### Assignment
Word for word, transcribe the data below from the line with "DR. ALBERT RAKIPI, KRYETAR I AIIS" to the line with "cte autonome, o", keeping both of those lines.

### Data for this task
+++
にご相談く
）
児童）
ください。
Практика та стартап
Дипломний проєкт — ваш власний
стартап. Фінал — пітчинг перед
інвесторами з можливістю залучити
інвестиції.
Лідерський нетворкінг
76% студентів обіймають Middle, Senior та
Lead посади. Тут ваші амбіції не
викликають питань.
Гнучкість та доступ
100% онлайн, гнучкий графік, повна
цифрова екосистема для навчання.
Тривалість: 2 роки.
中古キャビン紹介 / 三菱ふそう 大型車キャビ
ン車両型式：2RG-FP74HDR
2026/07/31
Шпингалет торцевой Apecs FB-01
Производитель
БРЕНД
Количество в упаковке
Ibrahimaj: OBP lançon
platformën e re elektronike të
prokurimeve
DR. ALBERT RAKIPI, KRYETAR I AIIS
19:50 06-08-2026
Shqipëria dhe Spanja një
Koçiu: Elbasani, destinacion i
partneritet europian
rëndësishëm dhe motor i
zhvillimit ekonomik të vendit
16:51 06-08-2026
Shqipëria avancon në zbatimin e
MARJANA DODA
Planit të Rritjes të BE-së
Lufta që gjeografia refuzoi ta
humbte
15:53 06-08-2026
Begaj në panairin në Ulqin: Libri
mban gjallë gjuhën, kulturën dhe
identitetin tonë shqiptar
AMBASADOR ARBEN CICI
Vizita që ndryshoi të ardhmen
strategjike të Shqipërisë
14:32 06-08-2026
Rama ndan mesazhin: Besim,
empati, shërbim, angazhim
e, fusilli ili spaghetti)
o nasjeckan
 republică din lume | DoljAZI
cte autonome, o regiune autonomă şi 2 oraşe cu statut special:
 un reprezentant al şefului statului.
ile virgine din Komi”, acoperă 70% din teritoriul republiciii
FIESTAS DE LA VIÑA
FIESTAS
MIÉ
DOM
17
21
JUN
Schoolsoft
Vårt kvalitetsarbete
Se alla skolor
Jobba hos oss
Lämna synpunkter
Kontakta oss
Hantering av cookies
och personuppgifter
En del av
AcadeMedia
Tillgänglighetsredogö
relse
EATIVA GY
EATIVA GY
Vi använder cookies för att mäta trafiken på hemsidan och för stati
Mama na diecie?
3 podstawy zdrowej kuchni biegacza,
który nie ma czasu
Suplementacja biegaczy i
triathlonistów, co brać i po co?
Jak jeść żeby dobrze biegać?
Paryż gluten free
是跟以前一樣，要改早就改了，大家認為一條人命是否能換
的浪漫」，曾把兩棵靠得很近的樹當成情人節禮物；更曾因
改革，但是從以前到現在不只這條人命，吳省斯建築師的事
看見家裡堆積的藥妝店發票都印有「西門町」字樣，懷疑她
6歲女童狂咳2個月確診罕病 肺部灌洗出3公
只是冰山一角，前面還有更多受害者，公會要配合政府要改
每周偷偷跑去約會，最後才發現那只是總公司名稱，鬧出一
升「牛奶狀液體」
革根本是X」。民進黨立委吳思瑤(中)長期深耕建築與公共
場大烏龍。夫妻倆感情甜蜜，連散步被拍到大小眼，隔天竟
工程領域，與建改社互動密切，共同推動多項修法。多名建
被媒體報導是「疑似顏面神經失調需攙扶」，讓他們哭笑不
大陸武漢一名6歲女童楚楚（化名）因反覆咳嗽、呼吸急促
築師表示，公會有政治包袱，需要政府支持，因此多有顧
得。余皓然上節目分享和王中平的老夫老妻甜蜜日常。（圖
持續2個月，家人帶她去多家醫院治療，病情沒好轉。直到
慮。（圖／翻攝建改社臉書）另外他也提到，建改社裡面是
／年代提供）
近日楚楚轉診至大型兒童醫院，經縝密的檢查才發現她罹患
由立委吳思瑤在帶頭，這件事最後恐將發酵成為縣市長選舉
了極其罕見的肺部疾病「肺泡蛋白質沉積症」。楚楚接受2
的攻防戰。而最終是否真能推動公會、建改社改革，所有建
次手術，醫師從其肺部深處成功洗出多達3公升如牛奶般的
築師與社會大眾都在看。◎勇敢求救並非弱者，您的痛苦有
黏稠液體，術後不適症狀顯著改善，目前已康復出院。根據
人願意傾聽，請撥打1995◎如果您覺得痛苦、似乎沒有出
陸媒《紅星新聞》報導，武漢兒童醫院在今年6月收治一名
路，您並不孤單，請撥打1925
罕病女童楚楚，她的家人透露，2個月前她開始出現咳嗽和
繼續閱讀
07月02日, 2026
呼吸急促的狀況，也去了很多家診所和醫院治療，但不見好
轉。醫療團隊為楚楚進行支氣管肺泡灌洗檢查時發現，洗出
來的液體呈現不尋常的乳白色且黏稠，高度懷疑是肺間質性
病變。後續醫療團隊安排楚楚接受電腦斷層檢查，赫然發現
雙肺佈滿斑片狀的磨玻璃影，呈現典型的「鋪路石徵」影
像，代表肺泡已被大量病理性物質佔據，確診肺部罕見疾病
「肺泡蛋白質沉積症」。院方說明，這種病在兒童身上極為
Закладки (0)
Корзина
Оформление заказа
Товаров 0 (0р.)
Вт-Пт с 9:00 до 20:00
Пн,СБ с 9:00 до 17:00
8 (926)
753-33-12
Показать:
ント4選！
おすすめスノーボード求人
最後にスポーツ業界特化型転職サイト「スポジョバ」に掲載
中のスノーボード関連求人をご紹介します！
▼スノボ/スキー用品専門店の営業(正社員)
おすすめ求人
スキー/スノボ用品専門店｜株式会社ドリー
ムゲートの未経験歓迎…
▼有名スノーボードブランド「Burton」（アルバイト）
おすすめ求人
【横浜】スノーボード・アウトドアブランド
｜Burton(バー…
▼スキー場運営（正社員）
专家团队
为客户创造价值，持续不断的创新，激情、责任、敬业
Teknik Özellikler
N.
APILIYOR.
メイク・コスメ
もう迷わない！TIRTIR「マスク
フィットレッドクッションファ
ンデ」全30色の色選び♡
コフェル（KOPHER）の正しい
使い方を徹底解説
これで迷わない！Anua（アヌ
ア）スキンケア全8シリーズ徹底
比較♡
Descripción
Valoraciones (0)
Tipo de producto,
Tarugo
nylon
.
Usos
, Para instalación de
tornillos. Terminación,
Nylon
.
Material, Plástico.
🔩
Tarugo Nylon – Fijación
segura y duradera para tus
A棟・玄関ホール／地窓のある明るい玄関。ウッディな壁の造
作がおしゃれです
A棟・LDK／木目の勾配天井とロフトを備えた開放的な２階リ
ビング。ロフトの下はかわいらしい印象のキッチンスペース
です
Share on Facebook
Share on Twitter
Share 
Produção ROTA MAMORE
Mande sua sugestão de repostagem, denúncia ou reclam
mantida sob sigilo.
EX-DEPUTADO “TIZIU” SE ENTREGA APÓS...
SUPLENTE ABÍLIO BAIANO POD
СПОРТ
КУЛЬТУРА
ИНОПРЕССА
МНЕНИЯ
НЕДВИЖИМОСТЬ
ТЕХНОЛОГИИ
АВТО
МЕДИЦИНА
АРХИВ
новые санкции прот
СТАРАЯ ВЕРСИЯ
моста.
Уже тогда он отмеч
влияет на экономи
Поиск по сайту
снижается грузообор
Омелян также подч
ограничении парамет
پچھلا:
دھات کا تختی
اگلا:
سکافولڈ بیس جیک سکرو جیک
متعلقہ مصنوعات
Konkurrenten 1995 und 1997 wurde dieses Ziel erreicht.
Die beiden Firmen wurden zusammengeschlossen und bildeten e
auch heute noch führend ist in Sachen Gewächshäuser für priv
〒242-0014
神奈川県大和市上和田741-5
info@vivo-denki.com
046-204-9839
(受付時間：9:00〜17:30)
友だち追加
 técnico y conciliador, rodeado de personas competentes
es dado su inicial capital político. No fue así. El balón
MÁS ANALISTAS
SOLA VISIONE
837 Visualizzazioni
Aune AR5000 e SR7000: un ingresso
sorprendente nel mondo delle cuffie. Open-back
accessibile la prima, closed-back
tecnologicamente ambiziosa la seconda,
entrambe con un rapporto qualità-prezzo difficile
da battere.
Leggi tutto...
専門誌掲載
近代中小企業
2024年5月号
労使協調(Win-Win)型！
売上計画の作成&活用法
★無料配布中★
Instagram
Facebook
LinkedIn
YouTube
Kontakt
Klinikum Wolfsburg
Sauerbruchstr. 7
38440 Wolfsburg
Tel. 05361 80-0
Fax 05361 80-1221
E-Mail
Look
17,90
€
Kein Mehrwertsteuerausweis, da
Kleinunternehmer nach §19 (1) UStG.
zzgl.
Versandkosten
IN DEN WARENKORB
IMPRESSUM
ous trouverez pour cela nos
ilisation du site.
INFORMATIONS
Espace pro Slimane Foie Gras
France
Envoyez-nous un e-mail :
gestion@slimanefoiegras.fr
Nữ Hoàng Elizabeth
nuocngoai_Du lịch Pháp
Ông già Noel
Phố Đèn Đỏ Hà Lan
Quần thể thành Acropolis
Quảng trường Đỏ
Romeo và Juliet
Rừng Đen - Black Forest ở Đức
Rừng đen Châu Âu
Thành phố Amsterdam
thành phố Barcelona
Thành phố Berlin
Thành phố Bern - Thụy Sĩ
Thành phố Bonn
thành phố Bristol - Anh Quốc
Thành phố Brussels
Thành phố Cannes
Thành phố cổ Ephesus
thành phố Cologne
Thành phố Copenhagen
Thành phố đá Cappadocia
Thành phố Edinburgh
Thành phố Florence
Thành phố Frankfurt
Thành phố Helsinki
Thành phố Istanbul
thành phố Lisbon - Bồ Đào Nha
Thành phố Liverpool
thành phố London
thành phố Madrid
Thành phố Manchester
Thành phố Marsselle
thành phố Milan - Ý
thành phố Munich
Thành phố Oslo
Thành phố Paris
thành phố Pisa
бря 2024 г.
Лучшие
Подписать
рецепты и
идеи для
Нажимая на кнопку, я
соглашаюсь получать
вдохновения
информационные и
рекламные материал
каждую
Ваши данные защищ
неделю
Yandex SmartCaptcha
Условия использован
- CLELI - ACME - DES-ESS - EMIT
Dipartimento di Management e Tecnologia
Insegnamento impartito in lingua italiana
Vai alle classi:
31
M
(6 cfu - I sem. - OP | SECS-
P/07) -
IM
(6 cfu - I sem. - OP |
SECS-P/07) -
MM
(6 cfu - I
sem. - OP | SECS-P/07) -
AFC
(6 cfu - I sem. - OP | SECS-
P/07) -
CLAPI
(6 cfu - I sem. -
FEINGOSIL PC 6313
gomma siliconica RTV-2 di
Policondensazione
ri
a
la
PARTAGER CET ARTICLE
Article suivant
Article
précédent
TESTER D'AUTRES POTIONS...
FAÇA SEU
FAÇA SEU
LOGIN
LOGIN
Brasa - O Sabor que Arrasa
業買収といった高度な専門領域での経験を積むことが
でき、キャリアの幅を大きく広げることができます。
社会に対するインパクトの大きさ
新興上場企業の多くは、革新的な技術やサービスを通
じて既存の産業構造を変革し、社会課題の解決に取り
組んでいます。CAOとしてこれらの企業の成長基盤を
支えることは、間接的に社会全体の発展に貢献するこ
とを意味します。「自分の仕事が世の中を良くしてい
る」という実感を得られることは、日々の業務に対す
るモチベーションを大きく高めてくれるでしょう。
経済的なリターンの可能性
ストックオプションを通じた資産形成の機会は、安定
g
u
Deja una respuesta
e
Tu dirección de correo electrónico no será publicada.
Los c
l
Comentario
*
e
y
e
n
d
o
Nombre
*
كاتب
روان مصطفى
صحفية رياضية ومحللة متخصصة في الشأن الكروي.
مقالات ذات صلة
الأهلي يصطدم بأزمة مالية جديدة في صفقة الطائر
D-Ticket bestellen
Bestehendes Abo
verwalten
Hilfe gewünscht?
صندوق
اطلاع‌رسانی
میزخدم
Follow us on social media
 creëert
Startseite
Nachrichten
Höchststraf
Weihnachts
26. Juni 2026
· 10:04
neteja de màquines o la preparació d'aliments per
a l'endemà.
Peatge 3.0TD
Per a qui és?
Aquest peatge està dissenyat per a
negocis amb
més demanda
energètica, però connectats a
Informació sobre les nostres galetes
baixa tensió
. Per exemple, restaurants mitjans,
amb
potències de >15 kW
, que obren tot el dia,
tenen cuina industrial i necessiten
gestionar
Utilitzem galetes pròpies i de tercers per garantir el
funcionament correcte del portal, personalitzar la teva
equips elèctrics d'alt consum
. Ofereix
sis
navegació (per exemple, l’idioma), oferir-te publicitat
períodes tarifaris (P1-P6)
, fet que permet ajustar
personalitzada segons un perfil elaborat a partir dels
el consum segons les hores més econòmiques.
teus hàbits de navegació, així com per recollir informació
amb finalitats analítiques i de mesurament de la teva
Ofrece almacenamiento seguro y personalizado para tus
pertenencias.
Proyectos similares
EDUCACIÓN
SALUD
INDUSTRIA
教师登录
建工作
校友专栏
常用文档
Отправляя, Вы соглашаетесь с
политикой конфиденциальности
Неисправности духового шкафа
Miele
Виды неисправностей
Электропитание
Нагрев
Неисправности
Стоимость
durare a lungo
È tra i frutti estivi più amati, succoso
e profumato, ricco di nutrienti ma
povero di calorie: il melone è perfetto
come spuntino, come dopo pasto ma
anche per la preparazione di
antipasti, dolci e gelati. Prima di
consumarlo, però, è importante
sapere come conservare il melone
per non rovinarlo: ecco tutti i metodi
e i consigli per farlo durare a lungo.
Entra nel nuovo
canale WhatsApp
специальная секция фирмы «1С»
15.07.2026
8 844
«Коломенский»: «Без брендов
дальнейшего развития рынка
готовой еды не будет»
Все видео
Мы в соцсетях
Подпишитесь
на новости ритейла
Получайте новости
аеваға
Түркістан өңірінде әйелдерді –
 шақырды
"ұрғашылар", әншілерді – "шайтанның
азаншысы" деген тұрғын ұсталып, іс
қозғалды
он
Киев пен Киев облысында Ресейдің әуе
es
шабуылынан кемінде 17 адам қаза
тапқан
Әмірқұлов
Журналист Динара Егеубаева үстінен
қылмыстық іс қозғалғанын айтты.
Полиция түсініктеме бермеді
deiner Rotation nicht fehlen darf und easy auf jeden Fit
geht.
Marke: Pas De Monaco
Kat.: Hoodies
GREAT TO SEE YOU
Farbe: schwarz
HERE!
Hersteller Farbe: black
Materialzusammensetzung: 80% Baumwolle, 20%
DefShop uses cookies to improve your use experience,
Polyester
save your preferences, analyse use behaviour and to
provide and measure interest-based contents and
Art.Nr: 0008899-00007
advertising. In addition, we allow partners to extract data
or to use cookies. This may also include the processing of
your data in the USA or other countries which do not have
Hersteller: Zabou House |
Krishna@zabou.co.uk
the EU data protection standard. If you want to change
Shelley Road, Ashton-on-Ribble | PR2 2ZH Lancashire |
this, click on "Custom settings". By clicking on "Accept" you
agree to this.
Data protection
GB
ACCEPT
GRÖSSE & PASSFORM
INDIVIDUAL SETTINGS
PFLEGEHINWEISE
+++
### Task answer
DR. ALBERT RAKIPI, KRYETAR I AIIS
19:50 06-08-2026
Shqipëria dhe Spanja një
Koçiu: Elbasani, destinacion i
partneritet europian
rëndësishëm dhe motor i
zhvillimit ekonomik të vendit
16:51 06-08-2026
Shqipëria avancon në zbatimin e
MARJANA DODA
Planit të Rritjes të BE-së
Lufta që gjeografia refuzoi ta
humbte
15:53 06-08-2026
Begaj në panairin në Ulqin: Libri
mban gjallë gjuhën, kulturën dhe
identitetin tonë shqiptar
AMBASADOR ARBEN CICI
Vizita që ndryshoi të ardhmen
strategjike të Shqipërisë
14:32 06-08-2026
Rama ndan mesazhin: Besim,
empati, shërbim, angazhim
e, fusilli ili spaghetti)
o nasjeckan
 republică din lume | DoljAZI
cte autonome, o regiune autonomă şi 2 oraşe cu statut special:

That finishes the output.